Identify the three sequences that have similar function to the sequences you've looked at so far, they will have an alphanumeric code such as T03F7.1, where T03F7 is the clone that has been sequenced and .1 represents the individual gene on that clone. One of these should be the same as identified at the end of Part 2. Note the codes of the other two.

3.2 Looking at individual genes

Click on the Gene Summary link for either of the novel sequences (i.e. NOT T03F7.1) in the table below the blue bar picture.

Looking at the graphical representation of the individual transporter gene, how many introns does this gene contain?

Where is it expressed?

Identify the link to the protein sequence under the Protein header in the Sequences section.

What is the length of the protein encoded by the gene?

Click on the Protein link

How many transmembrane domains does this protein have?

(this will entail looking in the Homology section of the protein page again)

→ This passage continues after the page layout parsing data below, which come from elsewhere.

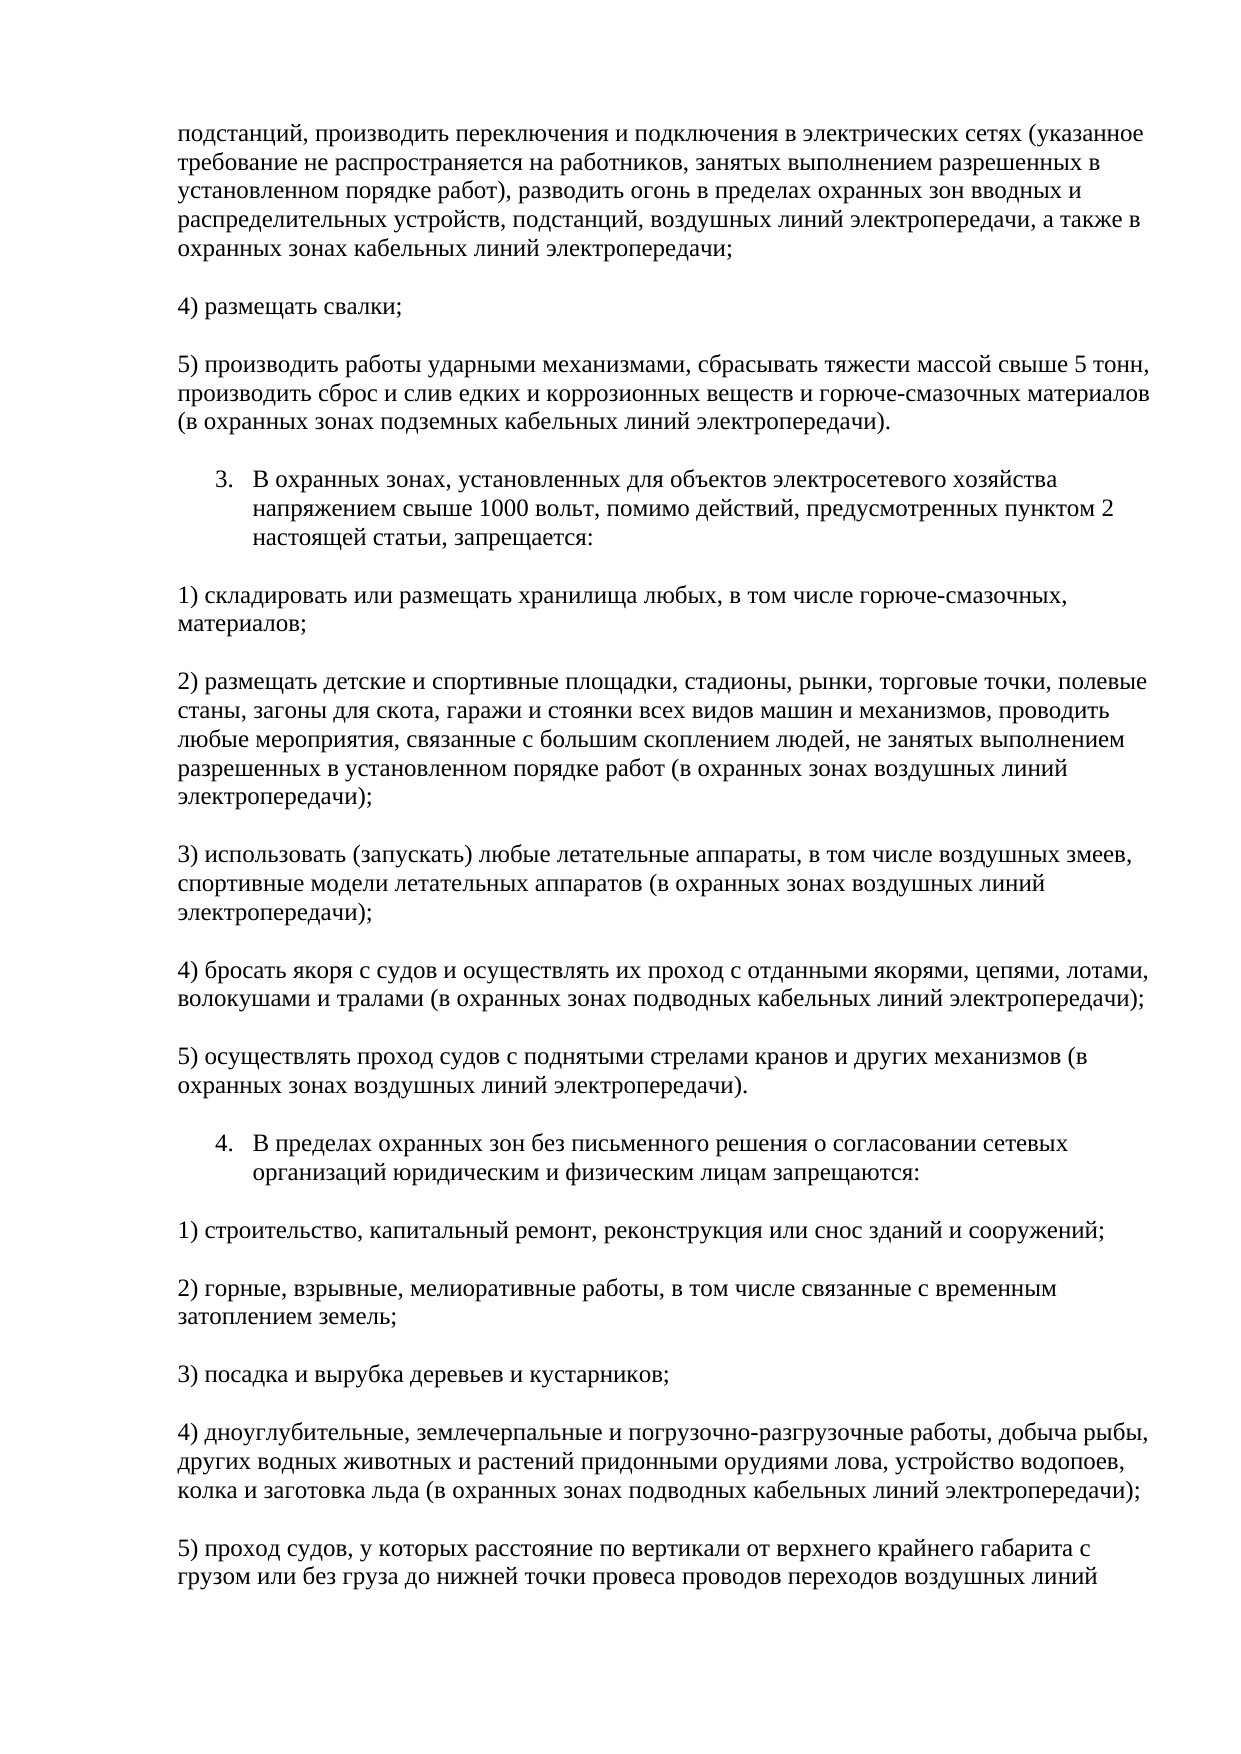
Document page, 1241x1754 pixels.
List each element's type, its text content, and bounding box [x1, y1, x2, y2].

text 4) размещать свалки; [177, 291, 1152, 320]
text 3) посадка и вырубка деревьев и кустарников; [177, 1359, 1152, 1388]
list В охранных зонах, установленных для объектов электросетевого хозяйства напряжением свыше 1000 вольт, помимо действий, предусмотренных пунктом 2 настоящей статьи, запрещается: [215, 464, 1152, 551]
text 1) складировать или размещать хранилища любых, в том числе горюче-смазочных, материалов; [177, 580, 1152, 637]
text 5) производить работы ударными механизмами, сбрасывать тяжести массой свыше 5 тонн, производить сброс и слив едких и коррозионных веществ и горюче-смазочных материалов (в охранных зонах подземных кабельных линий электропередачи). [177, 349, 1152, 435]
text 4) бросать якоря с судов и осуществлять их проход с отданными якорями, цепями, лотами, волокушами и тралами (в охранных зонах подводных кабельных линий электропередачи); [177, 955, 1152, 1012]
text 5) осуществлять проход судов с поднятыми стрелами кранов и других механизмов (в охранных зонах воздушных линий электропередачи). [177, 1041, 1152, 1099]
text 2) размещать детские и спортивные площадки, стадионы, рынки, торговые точки, полевые станы, загоны для скота, гаражи и стоянки всех видов машин и механизмов, проводить любые мероприятия, связанные с большим скоплением людей, не занятых выполнением разрешенных в установленном порядке работ (в охранных зонах воздушных линий электропередачи); [177, 666, 1152, 810]
text 2) горные, взрывные, мелиоративные работы, в том числе связанные с временным затоплением земель; [177, 1273, 1152, 1330]
text 4) дноуглубительные, землечерпальные и погрузочно-разгрузочные работы, добыча рыбы, других водных животных и растений придонными орудиями лова, устройство водопоев, колка и заготовка льда (в охранных зонах подводных кабельных линий электропередачи); [177, 1417, 1152, 1503]
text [177, 1533, 1152, 1590]
list В пределах охранных зон без письменного решения о согласовании сетевых организаций юридическим и физическим лицам запрещаются: [215, 1128, 1152, 1186]
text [177, 118, 1152, 262]
text 1) строительство, капитальный ремонт, реконструкция или снос зданий и сооружений; [177, 1215, 1152, 1243]
text 3) использовать (запускать) любые летательные аппараты, в том числе воздушных змеев, спортивные модели летательных аппаратов (в охранных зонах воздушных линий электропередачи); [177, 839, 1152, 926]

3.3 Searching for information on a specific gene

Finally, a new GABA transporter has been identified, and given the name 'unc-47'.  To find out about this transporter, use the search at the top of the Gene summary page.

Change the search to ‘for a gene’and enter ‘unc-47’ into the box.

What does this gene encode?

To what physical clone does this gene map? (in the blue panel on the right)

How many introns are present in this gene? (in the Location section)

Describe the expression pattern of this gene. (in the Expression section, less extensive than the other)

Summarise the phenotype of mutations in this gene. (Phenotype section, but also summarised in the Overview under 'From C. elegans I and II')

How many journal articles discuss this gene? (References section)

Describe the nature (length, number of TM domains…) of the protein as fully as you can. (Click on the link under the Protein header in the table in the Sequences section of the page).

3.4 Compare the proteins identified in this workshop

Discuss the similarities and differences between this gene product and those you have been examining to date. Do they belong to the same family of proteins? These are the human protein from the annotation search section, the most similar C. elegans protein from the NCBI BLAST search, the other identified in the Wormbase BLAST, and that encoded by unc-47.